Hillary Rodham Clinton is still the 2016 frontrunner, according to a new Quinnipiac poll. The newly ex-secretary of State leads Sen. Rand Paul (R) of Kentucky by eight points, 49 to 41 percent, in survey results. She’s ahead of former Florida GOP Gov. Jeb Bush by 48 to 40 percent.
Meanwhile, Vice President Joe Biden, another possible Democratic contender in 2016, trails possible Republican opponents in the Quinnipiac results. He’s behind Senator Paul by four points, 39 to 43 percent. He lags Mr. Bush by 38 to 44 percent.
But the Quinnipiac numbers aren’t all green lights and roses for Mrs. Clinton. They show a big drop in her favorability rating from previous surveys. Back in February, Quinnipiac had her at an all-time favorability high. Sixty-one percent of respondents had a positive opinion of her, with only 34 percent judging her unfavorably. The latest poll shows a drop of nine points, with a positive/negative split of 52 to 40 percent.
It’s possible that her popularity has been hurt by Republican complaints that the Obama administration did not do enough to protect US diplomats in Libya and subsequently misled the public about the nature of the fatal attack on a US building in Benghazi.
“The drop in her favorability is substantial among men, Republicans and independent voters. One reason for her drop may be that 48 percent of voters blame her either a little or a lot for the death of the American ambassador in Benghazi,” said Peter A. Brown, assistant director of the Quinnipiac University Polling Institute, in a statement.
It’s important to remember that this just one poll, however. And other surveys show a slightly different picture. A Pew survey from earlier this month showed that the public as a whole has paid little attention to the congressional hearings on Benghazi.
“Fewer than half (44%) of Americans say they are following the hearings very or fairly closely, virtually unchanged from late January when Hillary Clinton testified,” concludes a Pew overview of that survey.
And Clinton’s favorability ratings were still quite high in April, according to Gallup data. Gallup had her at a 64 to 31 percent favorable/unfavorable split, giving her much better numbers than her then-boss, President Obama.
An alternative explanation for her poorer showing in the Quinnipiac poll is partisanship. The numbers show that some self-identified Republicans who had backed Clinton are drifting home to candidates of their own party, note Mark Murray, Domenico Montanaro, and Brooke Brower on NBC’s First Read blog.
The NBC trio notes that Clinton has also lost some support among independents. But with women voters she leads both Paul and Bush by some 20 percentage points, while trailing among male voters by single digits.
“If she runs and if that gender gap persists, she’d be VERY DIFFICULT to beat,” according to First Read.
Then there’s this final caveat: Don’t take all these numbers too seriously.
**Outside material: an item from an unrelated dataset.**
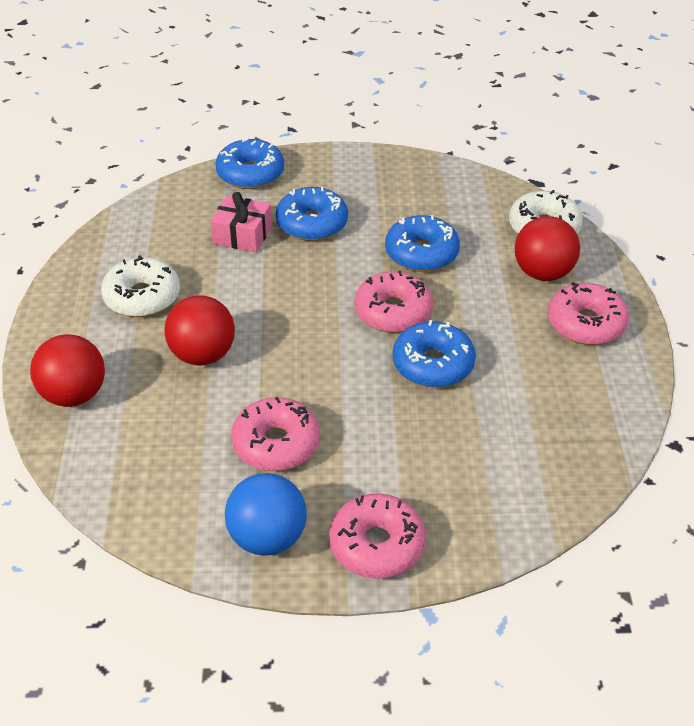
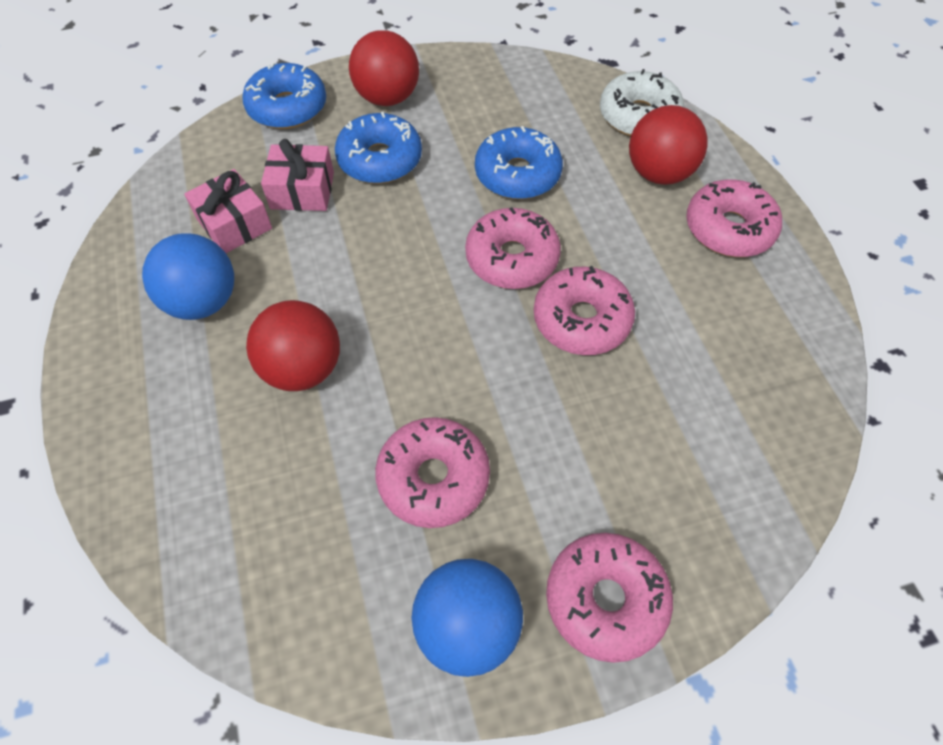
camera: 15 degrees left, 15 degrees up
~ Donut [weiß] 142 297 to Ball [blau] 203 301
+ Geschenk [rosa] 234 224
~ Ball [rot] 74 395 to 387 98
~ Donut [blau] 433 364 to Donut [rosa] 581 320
It’s early yet, so early that 2016 presidential polls may be more entertainment than useful indictors.
At this point in the cycle, polls in 2008 also showed Hillary Clinton the presidential leader, points out University of Virginia political scientist Larry Sabato. In 2000, they pointed to Al Gore. In 1988, Teddy Kennedy or Gary Hart seemed the likely victor.
“Have a good laugh reading polls on ’16 Prez. AT THIS TIME in cycle polls got every open contest wrong 1960-08,” Sabato tweeted on Thursday.